Extracted page text data:
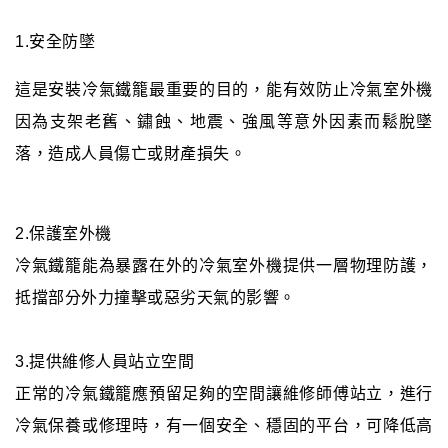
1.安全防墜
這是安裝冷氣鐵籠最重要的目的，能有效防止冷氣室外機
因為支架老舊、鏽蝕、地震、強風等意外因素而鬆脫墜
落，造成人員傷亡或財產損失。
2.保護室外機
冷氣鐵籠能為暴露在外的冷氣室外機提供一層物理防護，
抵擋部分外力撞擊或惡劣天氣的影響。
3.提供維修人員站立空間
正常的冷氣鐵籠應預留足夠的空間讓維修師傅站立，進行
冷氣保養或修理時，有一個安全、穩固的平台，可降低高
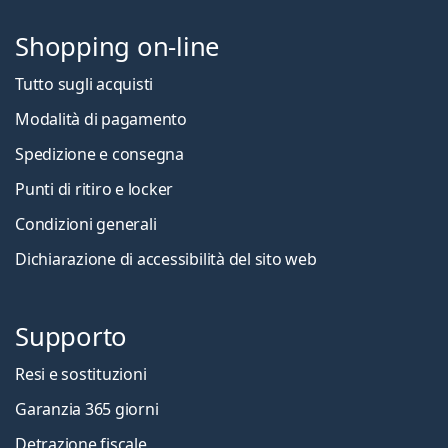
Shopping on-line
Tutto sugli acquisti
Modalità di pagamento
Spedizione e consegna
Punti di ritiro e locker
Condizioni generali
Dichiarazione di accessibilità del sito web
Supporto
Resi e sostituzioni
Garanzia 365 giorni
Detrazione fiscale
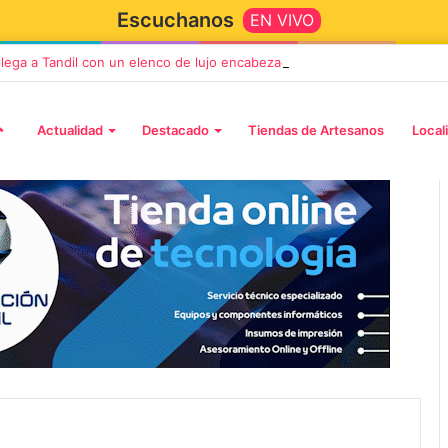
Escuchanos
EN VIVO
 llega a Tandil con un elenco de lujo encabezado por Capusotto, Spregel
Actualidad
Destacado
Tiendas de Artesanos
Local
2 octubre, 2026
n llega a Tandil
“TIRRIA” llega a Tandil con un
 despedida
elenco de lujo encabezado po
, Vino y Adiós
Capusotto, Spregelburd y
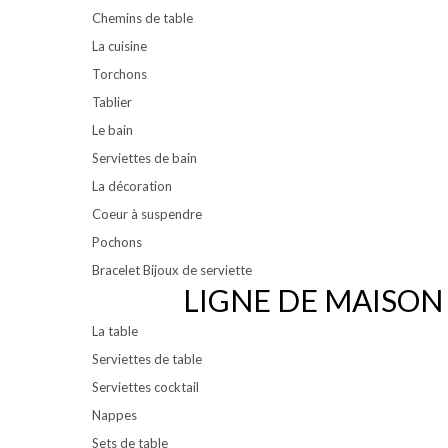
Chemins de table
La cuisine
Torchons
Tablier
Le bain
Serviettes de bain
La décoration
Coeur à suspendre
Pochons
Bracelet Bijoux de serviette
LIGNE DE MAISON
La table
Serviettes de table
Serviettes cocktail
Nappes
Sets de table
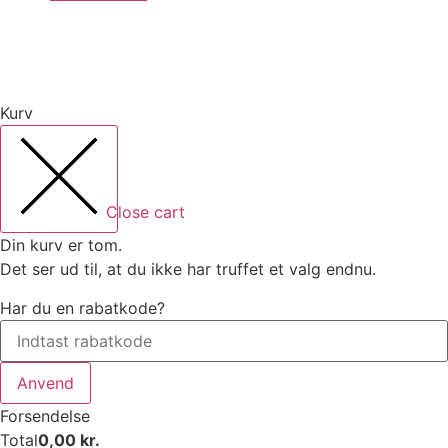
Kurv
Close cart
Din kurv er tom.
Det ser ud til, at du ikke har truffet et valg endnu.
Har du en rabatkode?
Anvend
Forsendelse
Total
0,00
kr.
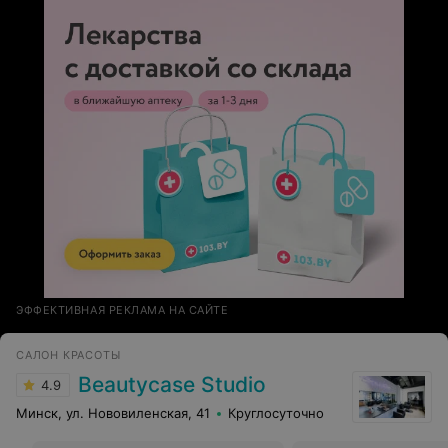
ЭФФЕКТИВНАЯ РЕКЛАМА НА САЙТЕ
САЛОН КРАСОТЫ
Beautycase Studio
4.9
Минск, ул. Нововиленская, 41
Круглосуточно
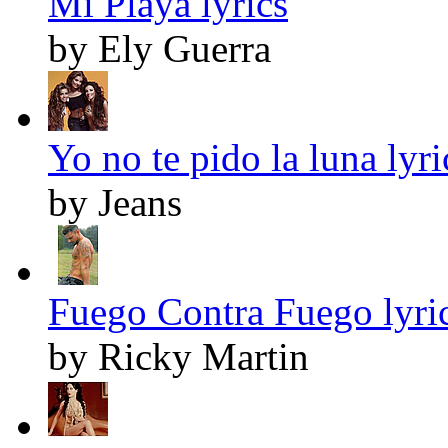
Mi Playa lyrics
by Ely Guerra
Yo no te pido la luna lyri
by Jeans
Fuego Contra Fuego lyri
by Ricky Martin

...

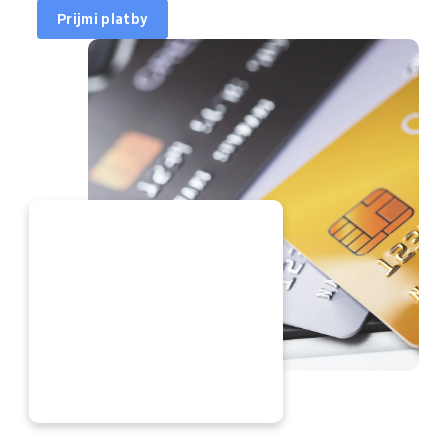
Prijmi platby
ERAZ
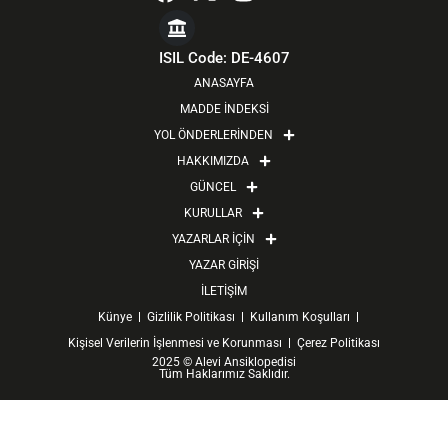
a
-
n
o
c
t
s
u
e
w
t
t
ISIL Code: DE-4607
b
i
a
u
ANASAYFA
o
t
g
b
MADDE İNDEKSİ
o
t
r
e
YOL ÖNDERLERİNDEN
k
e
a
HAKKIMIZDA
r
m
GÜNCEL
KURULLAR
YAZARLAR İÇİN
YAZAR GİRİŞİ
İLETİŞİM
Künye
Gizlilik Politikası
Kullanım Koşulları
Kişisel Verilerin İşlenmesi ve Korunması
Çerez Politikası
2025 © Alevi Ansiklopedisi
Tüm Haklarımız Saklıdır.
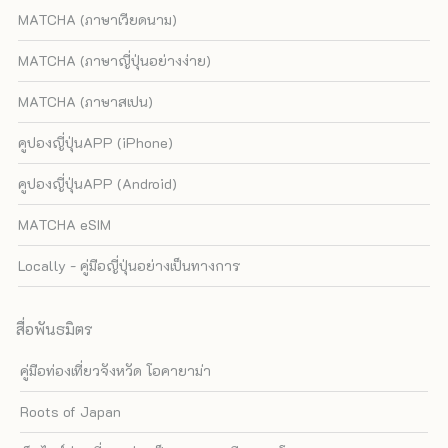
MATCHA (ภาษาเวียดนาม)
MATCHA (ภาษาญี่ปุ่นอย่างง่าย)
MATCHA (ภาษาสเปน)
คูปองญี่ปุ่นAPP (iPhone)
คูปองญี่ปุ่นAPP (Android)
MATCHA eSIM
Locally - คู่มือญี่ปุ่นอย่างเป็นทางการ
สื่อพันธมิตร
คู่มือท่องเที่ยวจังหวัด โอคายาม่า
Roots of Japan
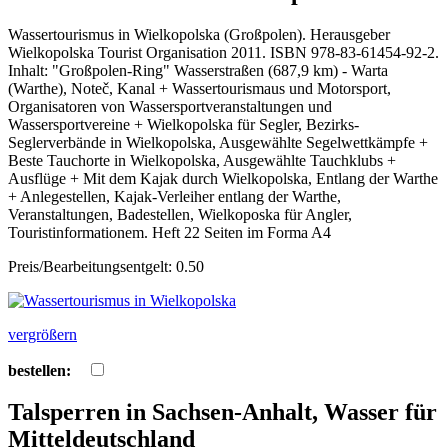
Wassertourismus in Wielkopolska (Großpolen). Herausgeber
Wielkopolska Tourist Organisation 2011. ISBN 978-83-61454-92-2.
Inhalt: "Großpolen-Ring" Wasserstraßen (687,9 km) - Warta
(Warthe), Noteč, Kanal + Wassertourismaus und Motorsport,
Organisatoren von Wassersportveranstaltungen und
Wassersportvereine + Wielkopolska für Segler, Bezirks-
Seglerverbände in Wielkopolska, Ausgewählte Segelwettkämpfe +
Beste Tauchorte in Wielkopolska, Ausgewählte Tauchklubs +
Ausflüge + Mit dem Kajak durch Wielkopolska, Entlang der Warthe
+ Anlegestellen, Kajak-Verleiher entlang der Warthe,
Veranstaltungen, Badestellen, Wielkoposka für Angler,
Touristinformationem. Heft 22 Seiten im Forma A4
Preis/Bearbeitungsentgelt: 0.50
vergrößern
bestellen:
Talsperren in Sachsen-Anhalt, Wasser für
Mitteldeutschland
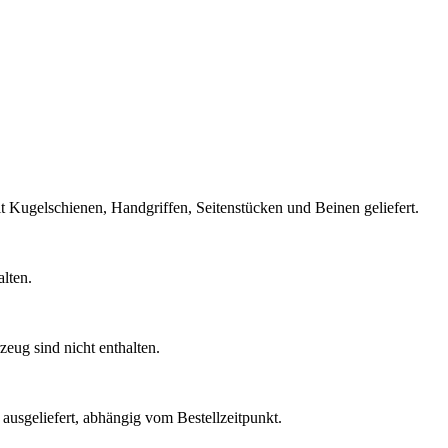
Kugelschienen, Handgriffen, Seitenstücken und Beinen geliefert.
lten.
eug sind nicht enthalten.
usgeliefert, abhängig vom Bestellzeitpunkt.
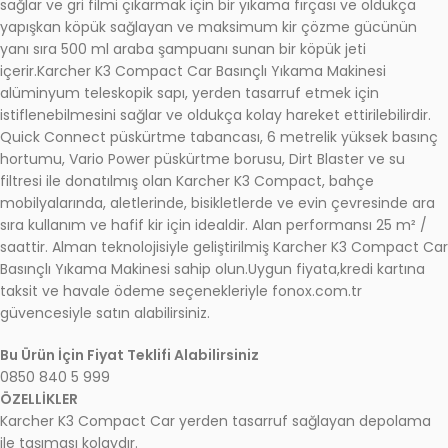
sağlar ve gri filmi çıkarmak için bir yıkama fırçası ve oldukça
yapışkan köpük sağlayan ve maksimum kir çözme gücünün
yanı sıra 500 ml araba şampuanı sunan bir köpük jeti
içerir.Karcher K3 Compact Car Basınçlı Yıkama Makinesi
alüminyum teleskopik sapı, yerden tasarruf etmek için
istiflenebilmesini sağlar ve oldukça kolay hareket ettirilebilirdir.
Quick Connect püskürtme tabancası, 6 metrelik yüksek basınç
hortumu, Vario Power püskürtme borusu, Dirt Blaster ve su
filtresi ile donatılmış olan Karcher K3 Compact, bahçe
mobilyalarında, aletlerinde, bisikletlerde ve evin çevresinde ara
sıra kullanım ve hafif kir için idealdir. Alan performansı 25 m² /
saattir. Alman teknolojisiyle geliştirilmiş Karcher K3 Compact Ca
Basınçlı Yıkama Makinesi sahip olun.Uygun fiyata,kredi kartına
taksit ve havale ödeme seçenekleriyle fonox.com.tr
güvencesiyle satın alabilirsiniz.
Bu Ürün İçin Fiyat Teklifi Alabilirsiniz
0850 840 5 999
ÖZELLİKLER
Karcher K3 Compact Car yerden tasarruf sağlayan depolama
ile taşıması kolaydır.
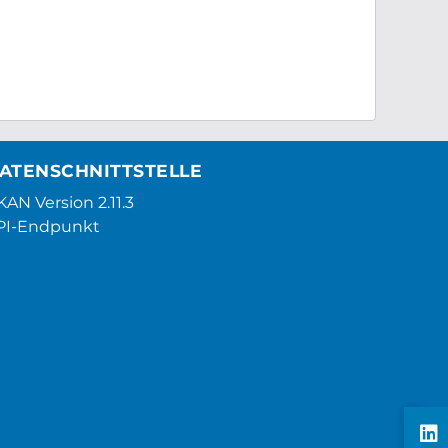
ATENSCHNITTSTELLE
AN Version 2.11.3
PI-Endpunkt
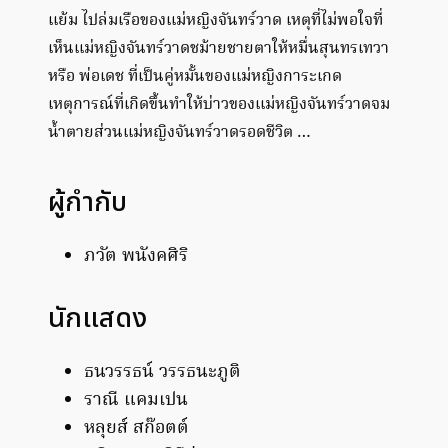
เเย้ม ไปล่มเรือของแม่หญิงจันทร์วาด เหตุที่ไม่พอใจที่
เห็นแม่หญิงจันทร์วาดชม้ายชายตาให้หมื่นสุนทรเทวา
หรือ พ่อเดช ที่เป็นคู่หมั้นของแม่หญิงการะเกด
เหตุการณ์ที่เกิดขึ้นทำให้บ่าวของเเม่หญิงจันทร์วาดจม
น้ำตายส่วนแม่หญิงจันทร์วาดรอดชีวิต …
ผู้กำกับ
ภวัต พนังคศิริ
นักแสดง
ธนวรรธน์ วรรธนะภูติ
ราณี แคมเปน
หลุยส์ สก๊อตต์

* * *

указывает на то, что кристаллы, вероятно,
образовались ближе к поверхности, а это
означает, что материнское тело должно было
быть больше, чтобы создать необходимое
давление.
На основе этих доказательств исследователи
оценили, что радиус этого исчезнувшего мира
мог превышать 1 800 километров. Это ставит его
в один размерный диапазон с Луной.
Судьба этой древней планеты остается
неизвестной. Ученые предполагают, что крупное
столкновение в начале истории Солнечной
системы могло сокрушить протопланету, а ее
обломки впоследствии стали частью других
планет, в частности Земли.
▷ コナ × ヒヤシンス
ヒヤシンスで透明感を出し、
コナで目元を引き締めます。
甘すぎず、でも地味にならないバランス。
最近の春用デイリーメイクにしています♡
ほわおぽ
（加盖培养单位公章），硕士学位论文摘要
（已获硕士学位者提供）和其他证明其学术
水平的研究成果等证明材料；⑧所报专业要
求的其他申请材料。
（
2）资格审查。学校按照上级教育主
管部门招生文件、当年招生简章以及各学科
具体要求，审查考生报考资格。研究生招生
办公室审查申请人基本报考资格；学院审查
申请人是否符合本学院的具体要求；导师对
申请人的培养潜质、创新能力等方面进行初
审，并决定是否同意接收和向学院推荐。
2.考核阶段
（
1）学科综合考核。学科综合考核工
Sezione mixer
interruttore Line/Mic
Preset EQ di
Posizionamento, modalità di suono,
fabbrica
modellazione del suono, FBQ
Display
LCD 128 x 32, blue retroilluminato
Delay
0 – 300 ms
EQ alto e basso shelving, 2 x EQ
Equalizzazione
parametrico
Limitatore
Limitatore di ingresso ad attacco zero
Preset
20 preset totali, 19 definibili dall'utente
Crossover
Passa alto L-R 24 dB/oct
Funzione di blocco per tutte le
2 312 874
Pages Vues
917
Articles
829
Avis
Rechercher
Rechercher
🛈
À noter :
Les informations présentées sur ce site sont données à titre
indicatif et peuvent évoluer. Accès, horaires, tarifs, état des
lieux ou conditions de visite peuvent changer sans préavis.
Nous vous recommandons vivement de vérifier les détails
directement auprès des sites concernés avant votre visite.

*TASK REQUIREMENTS*: Above are records; write out the lines from the one with "Forsendelse" down to the one with "by Ricky Martin", exactly, leaving the pictures out.

*RESPONSE*:
Forsendelse
Total
0,00
kr.
ЭФФЕКТИВНАЯ РЕКЛАМА НА САЙТЕ
САЛОН КРАСОТЫ
Beautycase Studio
4.9
Минск, ул. Нововиленская, 41
Круглосуточно
Mi Playa lyrics
by Ely Guerra
Yo no te pido la luna lyri
by Jeans
Fuego Contra Fuego lyri
by Ricky Martin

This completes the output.